While it may surprise some, farmers don't ignore environmental challenges. Virtually every farm organization has implemented programs to encourage cooperative leadership on environmental issues, particularly in regard to water quality issues. Kentucky farmers have embraced this crucial job of safeguarding our land and water. It requires close attention, but it's something that farmers cannot and will not overlook.
President, Kentucky Farm Bureau Federation
The April 15 article, "Dog's stigma is bull," in which owners of "bully dogs," including pit bulls, say their dogs are mischaracterized as dangerous, predictably mischaracterizes the danger.
In another state, my 5-year-old son was walking our Shetland sheepdog on a leash when two pit bulls attacked them, resulting in a traumatized boy who saw his dog literally shredded.
After thousands of dollars of vet bills, hundreds of hours of care, a Sheltie with three legs and more than a year in court, out of necessity I became well-informed about dog attacks, particularly pit bull and pit bull mix attacks.
Our Sheltie was bred and genetically predisposed to herd and it was fun and interesting to watch her herd our kids in the backyard. Later, my golden retriever and yellow Labrador did not have to be trained to retrieve because they were bred and had a genetic predisposition to retrieve.

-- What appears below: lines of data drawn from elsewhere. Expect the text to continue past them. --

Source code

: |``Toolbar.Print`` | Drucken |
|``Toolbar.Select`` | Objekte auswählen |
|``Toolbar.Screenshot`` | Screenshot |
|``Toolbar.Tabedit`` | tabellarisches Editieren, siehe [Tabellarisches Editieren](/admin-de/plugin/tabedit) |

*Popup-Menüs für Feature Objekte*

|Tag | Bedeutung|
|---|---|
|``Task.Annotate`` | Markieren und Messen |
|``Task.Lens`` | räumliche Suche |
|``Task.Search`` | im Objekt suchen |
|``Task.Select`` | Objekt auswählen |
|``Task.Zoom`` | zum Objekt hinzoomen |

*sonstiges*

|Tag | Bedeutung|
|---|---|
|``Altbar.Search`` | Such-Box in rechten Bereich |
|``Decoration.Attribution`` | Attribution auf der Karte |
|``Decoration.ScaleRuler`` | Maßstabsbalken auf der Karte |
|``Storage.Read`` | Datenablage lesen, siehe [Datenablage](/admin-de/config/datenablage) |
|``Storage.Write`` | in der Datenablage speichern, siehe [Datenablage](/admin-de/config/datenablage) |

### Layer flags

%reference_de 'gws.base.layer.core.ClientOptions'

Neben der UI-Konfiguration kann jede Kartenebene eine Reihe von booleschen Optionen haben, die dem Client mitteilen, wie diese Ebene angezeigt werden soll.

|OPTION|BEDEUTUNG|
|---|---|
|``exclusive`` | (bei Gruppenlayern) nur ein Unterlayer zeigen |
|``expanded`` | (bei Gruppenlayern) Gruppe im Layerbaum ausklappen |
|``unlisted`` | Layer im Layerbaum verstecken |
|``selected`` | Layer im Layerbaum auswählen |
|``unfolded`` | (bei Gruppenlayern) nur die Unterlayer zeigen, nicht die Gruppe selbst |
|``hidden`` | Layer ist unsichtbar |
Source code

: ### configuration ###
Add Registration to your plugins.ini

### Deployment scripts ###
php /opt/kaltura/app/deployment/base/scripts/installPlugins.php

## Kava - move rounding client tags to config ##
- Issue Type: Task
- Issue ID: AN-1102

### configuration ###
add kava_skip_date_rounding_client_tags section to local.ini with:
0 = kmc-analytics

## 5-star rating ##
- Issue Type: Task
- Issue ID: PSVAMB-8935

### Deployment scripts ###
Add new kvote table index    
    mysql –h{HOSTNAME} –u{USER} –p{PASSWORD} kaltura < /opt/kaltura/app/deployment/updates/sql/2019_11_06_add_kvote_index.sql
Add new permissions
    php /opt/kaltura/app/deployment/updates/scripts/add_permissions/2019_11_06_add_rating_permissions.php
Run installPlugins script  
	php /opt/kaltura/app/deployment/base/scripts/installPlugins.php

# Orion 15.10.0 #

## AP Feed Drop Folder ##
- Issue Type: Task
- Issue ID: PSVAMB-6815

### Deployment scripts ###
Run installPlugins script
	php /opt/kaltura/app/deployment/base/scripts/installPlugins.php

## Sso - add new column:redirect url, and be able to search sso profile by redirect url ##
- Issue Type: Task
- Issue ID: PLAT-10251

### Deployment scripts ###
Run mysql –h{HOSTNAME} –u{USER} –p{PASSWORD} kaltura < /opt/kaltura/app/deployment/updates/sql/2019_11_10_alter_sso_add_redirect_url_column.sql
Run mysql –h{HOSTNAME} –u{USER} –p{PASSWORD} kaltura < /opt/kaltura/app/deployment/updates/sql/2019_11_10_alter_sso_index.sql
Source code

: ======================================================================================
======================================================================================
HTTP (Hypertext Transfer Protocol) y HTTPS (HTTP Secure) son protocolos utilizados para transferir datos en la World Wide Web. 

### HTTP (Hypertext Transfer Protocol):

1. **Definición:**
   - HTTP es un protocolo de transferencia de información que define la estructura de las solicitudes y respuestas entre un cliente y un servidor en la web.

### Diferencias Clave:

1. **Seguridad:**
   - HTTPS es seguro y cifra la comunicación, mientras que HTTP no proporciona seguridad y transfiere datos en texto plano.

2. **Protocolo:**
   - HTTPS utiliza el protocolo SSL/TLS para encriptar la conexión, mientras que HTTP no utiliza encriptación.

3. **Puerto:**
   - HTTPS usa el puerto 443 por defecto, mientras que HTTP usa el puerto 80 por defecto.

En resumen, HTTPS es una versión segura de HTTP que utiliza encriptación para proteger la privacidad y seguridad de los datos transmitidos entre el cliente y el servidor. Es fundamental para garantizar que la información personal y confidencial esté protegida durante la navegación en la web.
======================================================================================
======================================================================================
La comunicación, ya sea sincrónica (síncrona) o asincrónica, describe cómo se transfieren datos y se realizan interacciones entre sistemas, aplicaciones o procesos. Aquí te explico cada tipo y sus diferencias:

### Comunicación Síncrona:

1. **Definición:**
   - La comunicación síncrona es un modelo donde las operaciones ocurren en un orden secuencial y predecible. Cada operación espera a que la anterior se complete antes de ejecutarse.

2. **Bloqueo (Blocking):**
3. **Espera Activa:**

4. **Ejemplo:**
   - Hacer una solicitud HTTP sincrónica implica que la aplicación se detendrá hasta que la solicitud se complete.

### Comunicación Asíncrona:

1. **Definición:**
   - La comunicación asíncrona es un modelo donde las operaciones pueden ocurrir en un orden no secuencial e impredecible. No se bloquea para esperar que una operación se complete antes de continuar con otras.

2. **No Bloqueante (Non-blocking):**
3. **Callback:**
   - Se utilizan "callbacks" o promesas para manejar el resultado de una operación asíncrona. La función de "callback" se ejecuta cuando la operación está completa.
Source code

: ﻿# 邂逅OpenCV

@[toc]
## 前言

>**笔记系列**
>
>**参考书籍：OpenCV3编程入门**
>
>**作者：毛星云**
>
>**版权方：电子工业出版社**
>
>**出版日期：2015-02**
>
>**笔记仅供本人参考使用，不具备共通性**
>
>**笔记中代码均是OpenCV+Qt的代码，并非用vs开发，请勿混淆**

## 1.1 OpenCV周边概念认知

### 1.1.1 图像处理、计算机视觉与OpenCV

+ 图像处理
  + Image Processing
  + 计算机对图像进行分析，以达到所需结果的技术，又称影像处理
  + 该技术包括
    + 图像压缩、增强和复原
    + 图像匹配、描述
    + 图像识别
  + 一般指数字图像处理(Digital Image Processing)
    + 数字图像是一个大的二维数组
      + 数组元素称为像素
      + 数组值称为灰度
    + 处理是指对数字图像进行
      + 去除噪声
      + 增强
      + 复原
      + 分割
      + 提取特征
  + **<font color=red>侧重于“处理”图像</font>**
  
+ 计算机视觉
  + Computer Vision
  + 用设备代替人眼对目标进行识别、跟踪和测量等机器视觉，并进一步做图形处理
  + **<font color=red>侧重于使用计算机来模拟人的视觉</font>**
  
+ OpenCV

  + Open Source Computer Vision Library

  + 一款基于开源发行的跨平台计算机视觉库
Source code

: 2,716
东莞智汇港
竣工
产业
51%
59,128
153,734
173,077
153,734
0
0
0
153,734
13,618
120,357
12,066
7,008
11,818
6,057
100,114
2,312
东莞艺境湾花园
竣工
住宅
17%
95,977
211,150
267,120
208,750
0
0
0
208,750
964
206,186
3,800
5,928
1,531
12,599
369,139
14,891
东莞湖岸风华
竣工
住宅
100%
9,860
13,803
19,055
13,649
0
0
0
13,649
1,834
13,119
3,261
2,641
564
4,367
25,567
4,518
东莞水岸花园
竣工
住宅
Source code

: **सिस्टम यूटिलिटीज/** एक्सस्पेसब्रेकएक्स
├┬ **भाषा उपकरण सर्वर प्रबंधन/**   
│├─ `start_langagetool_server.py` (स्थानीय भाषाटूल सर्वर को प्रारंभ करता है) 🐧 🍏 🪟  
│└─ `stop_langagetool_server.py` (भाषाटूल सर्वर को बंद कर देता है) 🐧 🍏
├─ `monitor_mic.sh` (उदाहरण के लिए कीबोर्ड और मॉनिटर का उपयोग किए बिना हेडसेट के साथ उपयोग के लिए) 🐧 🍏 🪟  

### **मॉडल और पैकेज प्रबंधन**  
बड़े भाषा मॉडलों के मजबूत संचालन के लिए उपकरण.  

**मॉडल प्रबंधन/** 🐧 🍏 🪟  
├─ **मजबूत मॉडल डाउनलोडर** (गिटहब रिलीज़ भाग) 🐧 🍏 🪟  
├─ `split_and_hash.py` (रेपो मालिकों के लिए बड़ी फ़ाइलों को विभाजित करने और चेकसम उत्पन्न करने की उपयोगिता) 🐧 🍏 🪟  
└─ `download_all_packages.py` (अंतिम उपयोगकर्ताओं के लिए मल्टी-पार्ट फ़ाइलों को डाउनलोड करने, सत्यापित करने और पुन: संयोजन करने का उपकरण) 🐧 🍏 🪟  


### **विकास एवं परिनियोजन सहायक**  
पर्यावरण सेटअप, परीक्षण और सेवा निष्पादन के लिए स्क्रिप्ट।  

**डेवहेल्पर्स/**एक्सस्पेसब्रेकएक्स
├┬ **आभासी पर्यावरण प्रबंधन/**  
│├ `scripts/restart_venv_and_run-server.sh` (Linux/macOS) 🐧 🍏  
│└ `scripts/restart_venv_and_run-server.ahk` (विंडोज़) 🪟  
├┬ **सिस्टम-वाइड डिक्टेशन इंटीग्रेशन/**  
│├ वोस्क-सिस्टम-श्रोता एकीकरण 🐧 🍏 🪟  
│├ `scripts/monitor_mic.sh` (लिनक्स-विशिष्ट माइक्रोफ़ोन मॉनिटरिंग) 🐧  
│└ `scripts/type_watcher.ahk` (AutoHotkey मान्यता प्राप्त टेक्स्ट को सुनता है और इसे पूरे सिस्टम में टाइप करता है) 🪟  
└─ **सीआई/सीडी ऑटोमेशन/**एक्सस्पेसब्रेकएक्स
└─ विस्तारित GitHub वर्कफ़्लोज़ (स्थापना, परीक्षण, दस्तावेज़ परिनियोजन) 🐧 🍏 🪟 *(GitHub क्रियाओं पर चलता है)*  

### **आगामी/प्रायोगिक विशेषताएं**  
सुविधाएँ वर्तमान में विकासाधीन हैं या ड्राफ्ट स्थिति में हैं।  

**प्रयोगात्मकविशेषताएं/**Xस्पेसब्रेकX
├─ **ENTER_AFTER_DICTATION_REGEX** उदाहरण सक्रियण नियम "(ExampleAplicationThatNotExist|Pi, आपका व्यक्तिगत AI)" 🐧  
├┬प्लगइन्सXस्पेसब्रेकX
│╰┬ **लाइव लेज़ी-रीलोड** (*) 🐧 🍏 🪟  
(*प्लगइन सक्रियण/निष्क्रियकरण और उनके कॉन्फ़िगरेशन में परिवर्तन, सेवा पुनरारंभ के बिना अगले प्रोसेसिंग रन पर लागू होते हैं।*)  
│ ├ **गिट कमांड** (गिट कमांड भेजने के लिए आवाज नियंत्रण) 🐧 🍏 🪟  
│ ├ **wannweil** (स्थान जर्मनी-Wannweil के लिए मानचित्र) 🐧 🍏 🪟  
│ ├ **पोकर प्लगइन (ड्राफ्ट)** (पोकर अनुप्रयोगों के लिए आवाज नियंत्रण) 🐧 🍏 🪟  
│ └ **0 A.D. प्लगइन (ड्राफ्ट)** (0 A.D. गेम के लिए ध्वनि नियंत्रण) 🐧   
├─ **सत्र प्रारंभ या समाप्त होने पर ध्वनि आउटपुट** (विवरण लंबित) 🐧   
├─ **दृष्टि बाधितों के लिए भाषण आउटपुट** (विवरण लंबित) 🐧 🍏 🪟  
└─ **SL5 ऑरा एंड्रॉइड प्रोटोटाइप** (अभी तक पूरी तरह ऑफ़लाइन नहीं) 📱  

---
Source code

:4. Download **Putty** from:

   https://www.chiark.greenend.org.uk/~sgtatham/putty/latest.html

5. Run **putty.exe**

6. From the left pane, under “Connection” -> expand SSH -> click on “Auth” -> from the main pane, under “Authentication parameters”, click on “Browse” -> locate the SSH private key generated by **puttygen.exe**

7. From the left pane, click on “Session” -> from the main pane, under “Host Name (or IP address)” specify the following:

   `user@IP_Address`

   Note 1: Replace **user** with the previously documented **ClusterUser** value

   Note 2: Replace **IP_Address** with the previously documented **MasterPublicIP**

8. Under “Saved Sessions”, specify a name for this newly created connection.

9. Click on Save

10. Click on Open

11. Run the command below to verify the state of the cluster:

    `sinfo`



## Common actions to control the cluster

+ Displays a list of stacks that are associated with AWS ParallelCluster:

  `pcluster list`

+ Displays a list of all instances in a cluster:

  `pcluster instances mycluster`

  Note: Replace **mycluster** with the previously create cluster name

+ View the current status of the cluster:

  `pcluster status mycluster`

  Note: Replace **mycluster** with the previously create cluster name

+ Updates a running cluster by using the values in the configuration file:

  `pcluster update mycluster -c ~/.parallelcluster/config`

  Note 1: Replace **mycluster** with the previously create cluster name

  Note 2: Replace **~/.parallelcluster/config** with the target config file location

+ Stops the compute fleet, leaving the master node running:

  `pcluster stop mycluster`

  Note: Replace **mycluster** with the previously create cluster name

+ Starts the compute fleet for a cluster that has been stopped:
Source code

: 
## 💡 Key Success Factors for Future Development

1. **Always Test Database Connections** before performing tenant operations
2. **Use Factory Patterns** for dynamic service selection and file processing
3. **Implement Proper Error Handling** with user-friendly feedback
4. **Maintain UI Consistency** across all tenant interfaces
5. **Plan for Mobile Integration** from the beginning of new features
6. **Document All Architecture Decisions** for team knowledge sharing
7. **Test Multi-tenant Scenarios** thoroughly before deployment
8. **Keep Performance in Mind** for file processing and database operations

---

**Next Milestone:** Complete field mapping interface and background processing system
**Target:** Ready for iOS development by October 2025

Rarely does a pit bull owner know the pedigree of their dog. Nationwide, pit bulls and pit bull mixes have been bred to fight and, over time, aggressive genetic predisposition has developed. This degree varies from dog to dog. Is it hair-triggered, passive, dormant? Don't know, but it is there.
How to save space
I have a suggestion as to how the Herald-Leader could save ink, column inches and reader's time: Stop printing letters from people, first, who don't know the difference between weather and climate (someone recently tried to trash the global warming facts by suggesting that it had been a cool spring), and second, people who think the Second Amendment only consists of the words "shall not be infringed," overlooking the phrase: "a well-regulated militia being necessary to the security of a free state."
Soda's role is clear
When I read the April 7 letter from the Kentucky Beverage Association representative titled "Don't blame soft drinks for obesity," I knew I had to respond.
Kentucky has the third-highest rate of childhood obesity, and education about soda's role in this epidemic is necessary to turn this around. The letter tried to obfuscate the role of soda in obesity but left out some important facts:
■ An extra soft drink a day gives a child a 60 percent greater chance of becoming obese.
■ A typical 20-ounce soda contains 15 to 18 teaspoons of sugar and upwards of 240 calories. According to the American Heart Association, women should limit added sugars to only 6 teaspoons per day while men should take in no more than 9 teaspoons per day.
■ People who drink this "liquid candy" do not feel as full as if they had eaten the same calories from solid food, and do not compensate by eating less.
■ People who consume sugary drinks regularly have a 26 percent greater risk of developing type 2 diabetes than people who rarely have such drinks.
■ Each year, soda and other sugar-sweetened drinks are associated with about 180,000 preventable deaths worldwide and 25,000 deaths in the United States.
The letter writer gets paid to try to convince us that soda is harmless, but it's important to recognize her organization's mission is to revive slumping sales. Look beyond the PR spin and study the science for yourself.